Sambo was invented by the Soviets during the time just after the Revolution in Russia, and was seen as an example of the Socialist dream to reinvent traditional arts on a scientific model. Sambo is similar in many ways to Judo and Jujutsu, but is also said to incorporate traditional Russian wrestling techniques as well. The man generally credited with teaching and introducing Sambo in Russia was Vasili Oschepkov, who was also one of the first Russians to learn Judo. Oschepkov taught these techniques to Russian Special Forces and Commandos during the period between the two World Wars.

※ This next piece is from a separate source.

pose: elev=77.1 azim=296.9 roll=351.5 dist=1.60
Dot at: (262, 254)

The name “Sambo” derives from an acronym in Russian which means “combat without weapons.” These techniques were used by soldiers initially and gradually formed a sport sanctioned by the Soviet Union as beneficial to the people’s movement and a shining example of Socialist advances. The Soviets promoted the sport Sambo through Eastern Block sporting events in the manner that Judo was being practiced competitively internationally. After the disintegration of the Soviet Union, the sport retained its popularity and tournaments in Russia, and began to have more of an international influence, as its teachers were then able to freely travel and teach Sambo abroad.

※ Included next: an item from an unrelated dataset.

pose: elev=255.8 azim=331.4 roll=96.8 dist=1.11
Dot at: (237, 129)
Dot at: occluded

  • Sambo is one of only four forms of wrestling practiced in international competitions, the others being Freestyle Wrestling, Greco Roman Wrestling, and Judo.

  • Sambo is a combination of many traditional Russian wrestling styles collected from across the former Soviet Union and Asia.

  • Some of the best international Freestyle fighters and kickboxers study and practice Sambo.

  • Sambo was used by elite Soviet troops and KGB agents in the Cold War for hand to hand combat techniques.

  • Russia’s President Vladamir Putin is a master of the art of Sambo.

Sambo is categorized in Russia and internationality by the environment in which the martial arts practices are used. In this way, there is “Self Defense” Sambo, which is learned by individuals for personal protection in the social environment. “Combat” Sambo is practiced by Special Forces and elite troops during training for hand-to-hand battle techniques in warfare. The “Sport” Sambo is the variety found in competition in Russia and internationally. It has its own rules, uniforms, and officials that make it similar to wrestling or Judo as practiced competitively. “Freestyle” Sambo is without the rules of the sport variety for competitions that are created as a new category by the American organization of Sambo players. There is also a “Special” Sambo in Russia that is learned and taught by KGB agents, police, and army soldiers in the Special Forces. All of these varieties of Sambo are derived from the teachings of Vasili Oschepkov and are often fused with training in Judo, Jujutsu, or other martial arts. Sambo was recognized as an Olympic sport during the Moscow Olympics in 1980.


  • Distance is measured though five categories in Sambo to prepare mans of approach and attack simultaneous with defense.

  • Catches seize the opponent bodily in a manner that is firm, based in motion, balance, and leverage.

  • Throws are conducted to drop the opponent to the mat in a manner for application of a pin.

  • Joint Locks are applied to an opponent for immobilization and submission.

  • Pins are achieved when an opponent has been immobilized and signal the end of the match.


  • Combat Sambo is based on close quarters combat in industrial settings.

  • Combat Sambo include means to immobilize attackers with knives, guns, and other weapons.

  • Combat Sambo uses holds and joint locks, as well as throws, for defense and submission of an enemy.

  • Combat Sambo includes training in defending against attacks from multiple attackers, as in Aikido.

Sambo’s rise in international popularity is generally linked with the other Martial Arts, and found in fusion styles in Kickboxing, Freestyle Fighting, and Wrestling. Professionals such as soldiers, security, and law enforcement train in Sambo for alternative methods of throwing, locking, pinning, and submission of violent adversaries. Russian trainers have passed the style on to numerous masters in other countries, and training centers can be found internationally in countries such as America, Japan, Brazil, and others.